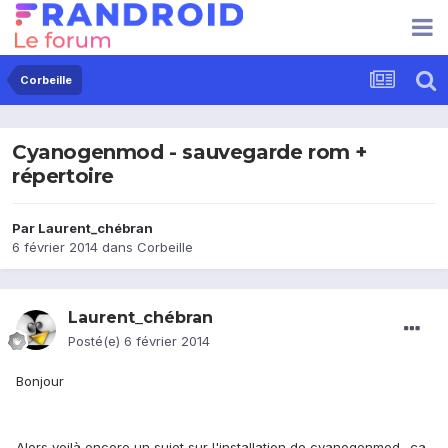
Corbeille
Cyanogenmod - sauvegarde rom +
répertoire
Par
Laurent_chébran
6 février 2014
dans
Corbeille
Laurent_chébran
Posté(e)
6 février 2014
Bonjour
Alors voilà encore un sujet sur l'installation de cyanogenmod.. ça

----

* **Aim of the task**
Can you render the listing above as a JSON list of strings, one string per line of text with blank lines dropped and the pictures left out?

* **Written solution**
[
  "Corbeille",
  "Cyanogenmod - sauvegarde rom +",
  "répertoire",
  "Par",
  "Laurent_chébran",
  "6 février 2014",
  "dans",
  "Corbeille",
  "Laurent_chébran",
  "Posté(e)",
  "6 février 2014",
  "Bonjour",
  "Alors voilà encore un sujet sur l'installation de cyanogenmod.. ça"
]